Registration Statement No. 333-122231, filed with the SEC on January 21, 2005, pertaining to the registration of 2,500,000 shares of Common Stock reserved for issuance under the 2004 Plan;

 

   

Registration Statement No. 333-217128, filed with the SEC on April 4, 2014, pertaining to the registration of 830,465 shares of Common Stock reserved for issuance under the GigPeak, Inc. Amended and Restated 2008 Equity Incentive Plan;

 

   

Registration Statement No. 333-189936, filed with the SEC on July 12, 2013, pertaining to the registration of 5,000,000 shares of Common Stock reserved for issuance under the Integrated Device Technology, Inc. 2009 Employee Stock Option Purchase Plan, as amended from time to time (the “ 2009 Plan ”); and

 

   

Registration Statement No. 333-160501, filed with the SEC on July 9, 2009, pertaining to the registration of 9,000,000 shares of Common Stock reserved for issuance under the 2009 Plan.

The Registrant is filing this Post-Effective Amendment No. 1 to the Registration Statements to withdraw and remove from registration the unissued securities issuable by the Registrant pursuant to the above-referenced Registration Statements.

On March 29, 2019, the Registrant completed its merger with Chapter Two Company (“ Merger Sub ”), a Delaware corporation and a direct wholly owned subsidiary of Renesas Electronics Corporation, a Japanese corporation (“ Parent ”), whereby Merger Sub merged with and into Registrant, with Registrant surviving as a direct wholly owned subsidiary of Parent (the “ Merger ”).
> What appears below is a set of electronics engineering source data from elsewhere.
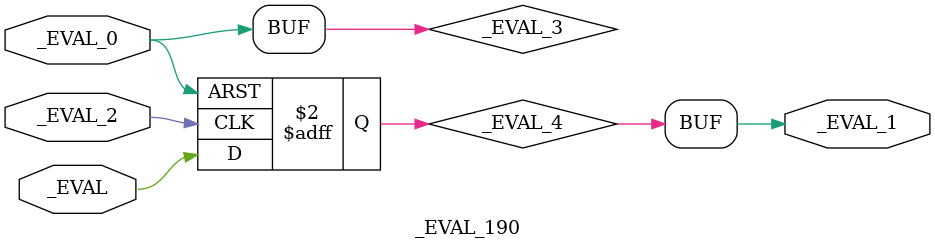
<source format=v>
module _EVAL_190(
  input   _EVAL,
  input   _EVAL_0,
  output  _EVAL_1,
  input   _EVAL_2
);
`ifdef RANDOMIZE_REG_INIT
  reg [31:0] _RAND_0;
`endif // RANDOMIZE_REG_INIT
  wire  _EVAL_3;
  reg  _EVAL_4;
  assign _EVAL_3 = _EVAL_0;
  assign _EVAL_1 = _EVAL_4;
  always @(posedge _EVAL_2 or posedge _EVAL_3) begin
    if (_EVAL_3) begin
      _EVAL_4 <= 1'h0;
    end else begin
      _EVAL_4 <= _EVAL;
    end
  end
// Register and memory initialization
`ifdef RANDOMIZE_GARBAGE_ASSIGN
`define RANDOMIZE
`endif
`ifdef RANDOMIZE_INVALID_ASSIGN
`define RANDOMIZE
`endif
`ifdef RANDOMIZE_REG_INIT
`define RANDOMIZE
`endif
`ifdef RANDOMIZE_MEM_INIT
`define RANDOMIZE
`endif
`ifndef RANDOM
`define RANDOM $random
`endif
`ifdef RANDOMIZE_MEM_INIT
  integer initvar;
`endif
`ifndef SYNTHESIS
`ifdef FIRRTL_BEFORE_INITIAL
`FIRRTL_BEFORE_INITIAL
`endif
initial begin
  `ifdef RANDOMIZE
    `ifdef INIT_RANDOM
      `INIT_RANDOM
    `endif
    `ifndef VERILATOR
      `ifdef RANDOMIZE_DELAY
        #`RANDOMIZE_DELAY begin end
      `else
        #0.002 begin end
      `endif
    `endif
`ifdef RANDOMIZE_REG_INIT
  _RAND_0 = {1{`RANDOM}};
  _EVAL_4 = _RAND_0[0:0];
`endif // RANDOMIZE_REG_INIT
  if (_EVAL_3) begin
    _EVAL_4 = 1'h0;
  end
  `endif // RANDOMIZE
end // initial
`ifdef FIRRTL_AFTER_INITIAL
`FIRRTL_AFTER_INITIAL
`endif
`endif // SYNTHESIS
endmodule

</source>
The Merger was effected pursuant to an Agreement and Plan of Merger, dated as of September 10, 2018, by and among Registrant and Parent, and subsequently joined by Merger Sub.
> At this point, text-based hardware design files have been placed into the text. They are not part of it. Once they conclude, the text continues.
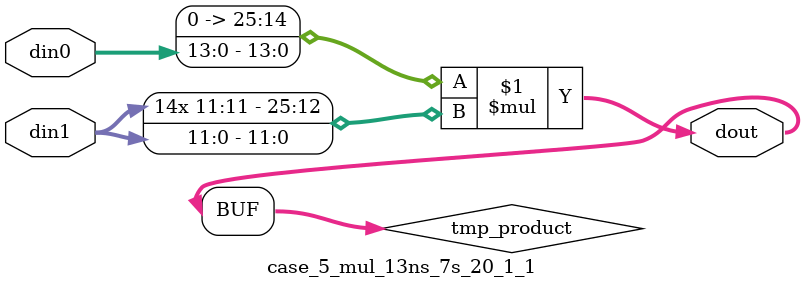
<source format=v>

`timescale 1 ns / 1 ps

 (* use_dsp = "no" *)  module case_5_mul_13ns_7s_20_1_1(din0, din1, dout);
parameter ID = 1;
parameter NUM_STAGE = 0;
parameter din0_WIDTH = 14;
parameter din1_WIDTH = 12;
parameter dout_WIDTH = 26;

input [din0_WIDTH - 1 : 0] din0; 
input [din1_WIDTH - 1 : 0] din1; 
output [dout_WIDTH - 1 : 0] dout;

wire signed [dout_WIDTH - 1 : 0] tmp_product;

























assign tmp_product = $signed({1'b0, din0}) * $signed(din1);










assign dout = tmp_product;





















endmodule

</source>
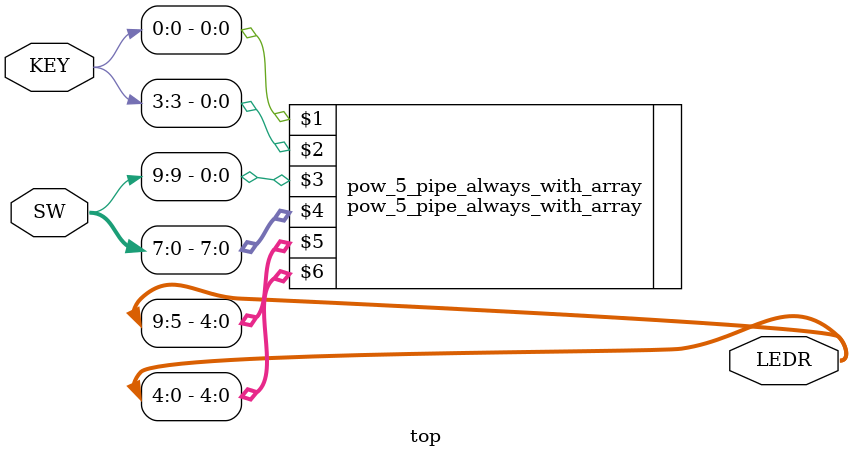
<source format=v>

module top (SW, KEY, LEDR);

	 input wire [9:0] SW;        // DE-series switches
    input wire [3:0] KEY;       // DE-series pushbuttons
	 
	 output wire [9:0] LEDR;     // DE-series LEDs   

    pow_5_pipe_always_with_array pow_5_pipe_always_with_array (KEY[0], KEY[3], SW[9], SW[7:0], LEDR[9:5], LEDR[4:0]);

endmodule


</source>
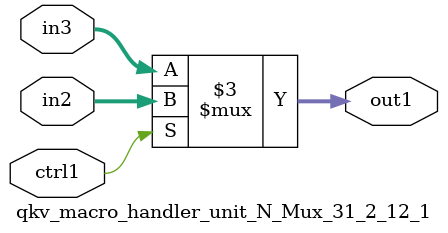
<source format=v>

`timescale 1ps / 1ps


module qkv_macro_handler_unit_N_Mux_31_2_12_1( in3, in2, ctrl1, out1 );

    input [30:0] in3;
    input [30:0] in2;
    input ctrl1;
    output [30:0] out1;
    reg [30:0] out1;

    
    // rtl_process:qkv_macro_handler_unit_N_Mux_31_2_12_1/qkv_macro_handler_unit_N_Mux_31_2_12_1_thread_1
    always @*
      begin : qkv_macro_handler_unit_N_Mux_31_2_12_1_thread_1
        case (ctrl1) 
          1'b1: 
            begin
              out1 = in2;
            end
          default: 
            begin
              out1 = in3;
            end
        endcase
      end

endmodule





</source>
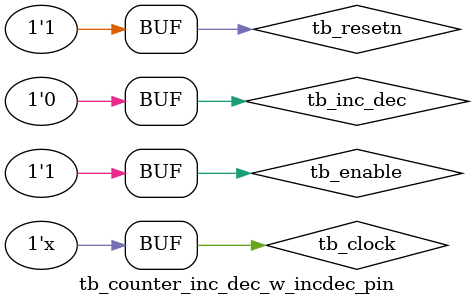
<source format=v>

`timescale 1ns/1ps

module tb_counter_inc_dec_w_incdec_pin();

// reg decleration ( all inputs of DUT)
   reg         tb_resetn;
   reg         tb_clock;
   reg         tb_enable;
   reg         tb_inc_dec;

// wire decleration ( all outputs of DUT)
   wire [7:0]  tb_count_out;


 // parameters
   parameter CLOCK_PERIOD = 5;


// instsantiate the DUT
 counter_inc_dec_w_incdec_pin counter_inst
 (
   .resetn		(tb_resetn),            // input active low reset
   .clock		(tb_clock),             // clock
   .enable   	(tb_enable),            // data enable signal
   .inc_dec    (tb_inc_dec),              // selcet mode for incr or dec counter
   .count_out 	(tb_count_out)          // counter output

 );


 // initialization of signals
 initial
   begin
      tb_resetn   	= 1'b0;
      tb_clock    	= 1'b0;
      #20;
      tb_resetn   = 1'b1;
      #30;
    end

 initial
    begin
       tb_enable = 1'b1;
    end

initial
    begin
       tb_inc_dec  = 1'b1;
       #50
       tb_inc_dec  = 1'b0;
       #70
       tb_inc_dec  = 1'b1;
       #30
        tb_inc_dec = 1'b0;
    end



  // clock generation
 always
 #( CLOCK_PERIOD/2 )tb_clock = ~tb_clock;



  endmodule

</source>
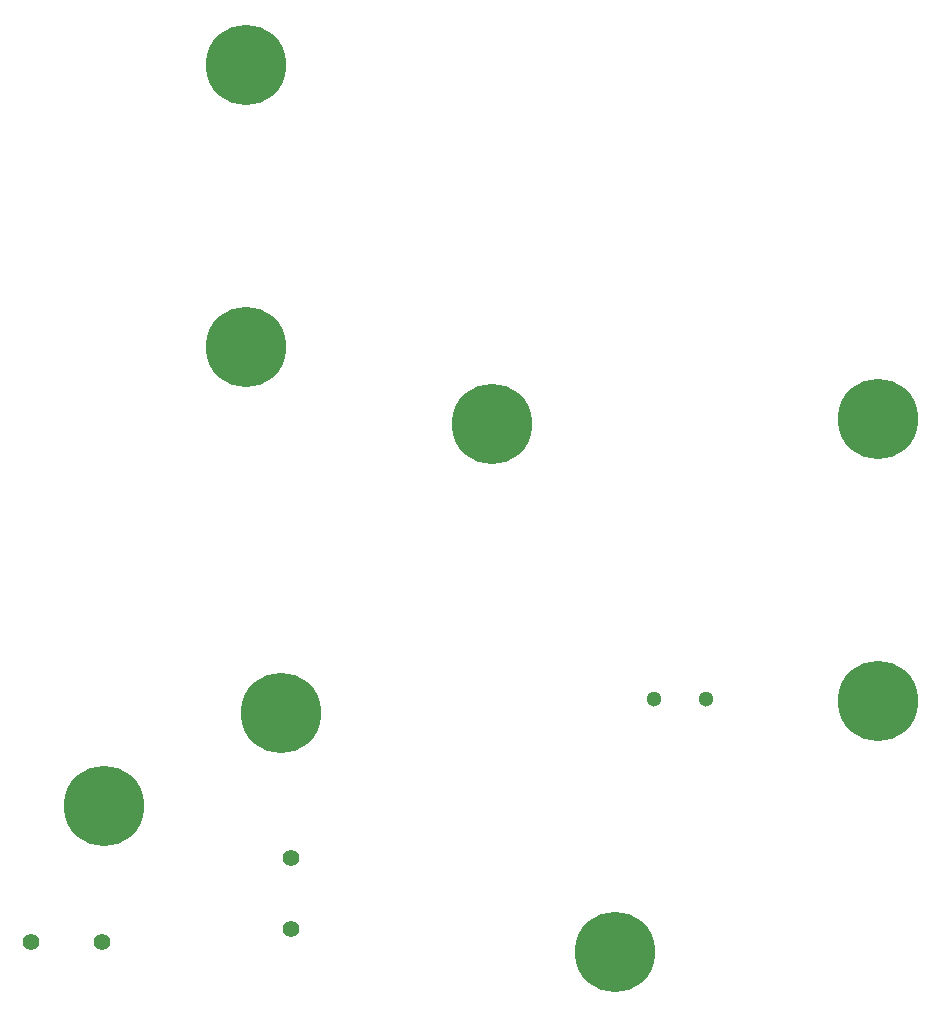
<source format=gbr>
%TF.GenerationSoftware,KiCad,Pcbnew,(5.1.10)-1*%
%TF.CreationDate,2021-10-19T18:18:54+02:00*%
%TF.ProjectId,hard_cam_usb_production,68617264-5f63-4616-9d5f-7573625f7072,rev?*%
%TF.SameCoordinates,Original*%
%TF.FileFunction,Soldermask,Bot*%
%TF.FilePolarity,Negative*%
%FSLAX46Y46*%
G04 Gerber Fmt 4.6, Leading zero omitted, Abs format (unit mm)*
G04 Created by KiCad (PCBNEW (5.1.10)-1) date 2021-10-19 18:18:54*
%MOMM*%
%LPD*%
G01*
G04 APERTURE LIST*
%ADD10C,1.400000*%
%ADD11C,1.300000*%
%ADD12C,1.200000*%
%ADD13C,6.800000*%
G04 APERTURE END LIST*
D10*
%TO.C,J6*%
X172400000Y-222050000D03*
X166400000Y-222050000D03*
%TD*%
D11*
%TO.C,J2*%
X223600000Y-201500000D03*
X219200000Y-201500000D03*
%TD*%
D12*
%TO.C,H1*%
X239797056Y-176102944D03*
X238100000Y-175400000D03*
X236402944Y-176102944D03*
X235700000Y-177800000D03*
X236402944Y-179497056D03*
X238100000Y-180200000D03*
X239797056Y-179497056D03*
X240500000Y-177800000D03*
D13*
X238100000Y-177800000D03*
%TD*%
%TO.C,H2*%
X238100000Y-201700000D03*
D12*
X240500000Y-201700000D03*
X239797056Y-203397056D03*
X238100000Y-204100000D03*
X236402944Y-203397056D03*
X235700000Y-201700000D03*
X236402944Y-200002944D03*
X238100000Y-199300000D03*
X239797056Y-200002944D03*
%TD*%
D10*
%TO.C,J4*%
X188468000Y-221006000D03*
X188468000Y-215006000D03*
%TD*%
D12*
%TO.C,H5*%
X207197056Y-179897056D03*
X207900000Y-178200000D03*
X207197056Y-176502944D03*
X205500000Y-175800000D03*
X203802944Y-176502944D03*
X203100000Y-178200000D03*
X203802944Y-179897056D03*
X205500000Y-180600000D03*
D13*
X205500000Y-178200000D03*
%TD*%
D12*
%TO.C,H6*%
X217597056Y-224597056D03*
X218300000Y-222900000D03*
X217597056Y-221202944D03*
X215900000Y-220500000D03*
X214202944Y-221202944D03*
X213500000Y-222900000D03*
X214202944Y-224597056D03*
X215900000Y-225300000D03*
D13*
X215900000Y-222900000D03*
%TD*%
%TO.C,H8*%
X187600000Y-202700000D03*
D12*
X187600000Y-205100000D03*
X185902944Y-204397056D03*
X185200000Y-202700000D03*
X185902944Y-201002944D03*
X187600000Y-200300000D03*
X189297056Y-201002944D03*
X190000000Y-202700000D03*
X189297056Y-204397056D03*
%TD*%
D13*
%TO.C,H4*%
X184600000Y-171700000D03*
D12*
X187000000Y-171700000D03*
X186297056Y-173397056D03*
X184600000Y-174100000D03*
X182902944Y-173397056D03*
X182200000Y-171700000D03*
X182902944Y-170002944D03*
X184600000Y-169300000D03*
X186297056Y-170002944D03*
%TD*%
D13*
%TO.C,H3*%
X184600000Y-147800000D03*
D12*
X187000000Y-147800000D03*
X186297056Y-149497056D03*
X184600000Y-150200000D03*
X182902944Y-149497056D03*
X182200000Y-147800000D03*
X182902944Y-146102944D03*
X184600000Y-145400000D03*
X186297056Y-146102944D03*
%TD*%
D13*
%TO.C,H7*%
X172600000Y-210600000D03*
D12*
X175000000Y-210600000D03*
X174297056Y-212297056D03*
X172600000Y-213000000D03*
X170902944Y-212297056D03*
X170200000Y-210600000D03*
X170902944Y-208902944D03*
X172600000Y-208200000D03*
X174297056Y-208902944D03*
%TD*%
M02*

</source>
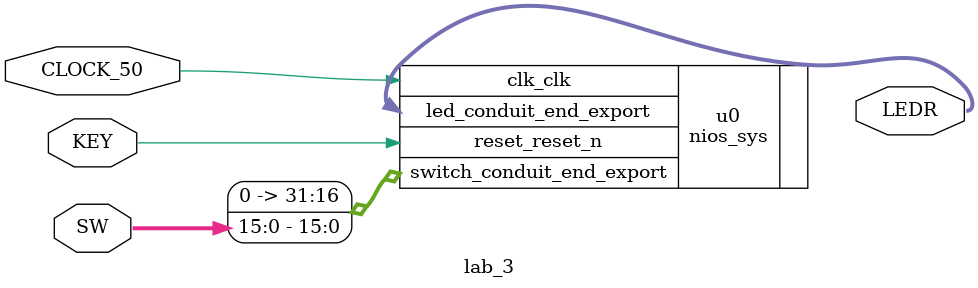
<source format=v>
module lab_3(
	input CLOCK_50,
	input [0:0] KEY,
	input [15:0] SW,
	output [15:0] LEDR
);
    nios_sys u0 (
        .clk_clk                   (CLOCK_50),              
        .reset_reset_n             (KEY[0]),          
        .led_conduit_end_export    (LEDR),    
        .switch_conduit_end_export ({16'b0, SW}) 
    );
endmodule

</source>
As a result of the Merger, the offerings of the Registrant’s securities pursuant to the above-referenced Registration Statements have been terminated. In accordance with an undertaking made by the Registrant in the Registration Statements to remove from registration, by means of a post-effective amendment, any of the securities registered under the Registration Statements that remain unissued at the termination of the offerings, the Registrant hereby terminates the effectiveness of the Registration Statements and removes and withdraws from registration all securities registered but unsold under such Registration Statements, if any, as of the date hereof.


SIGNATURES

Pursuant to the requirements of the Securities Act of 1933, as amended, the Registrant certifies that it has reasonable grounds to believe that it meets all the requirements for filing on Form S-8 and has duly caused the Post-Effective Amendment No. 1 to the Registration Statements on Form S-8 to be signed on its behalf by the undersigned, thereunto duly authorized, in the City of San Jose, State of California on March 29, 2019.

 

INTEGRATED DEVICE TECHNOLOGY, INC.
By:   /s/ Sailesh Chittipeddi
  Sailesh Chittipeddi
  President and CEO

Note: Pursuant to Rule 478 under the Securities Act of 1933, as amended, no other person is required to sign this Post-Effective Amendment No. 1 to the Registration Statements.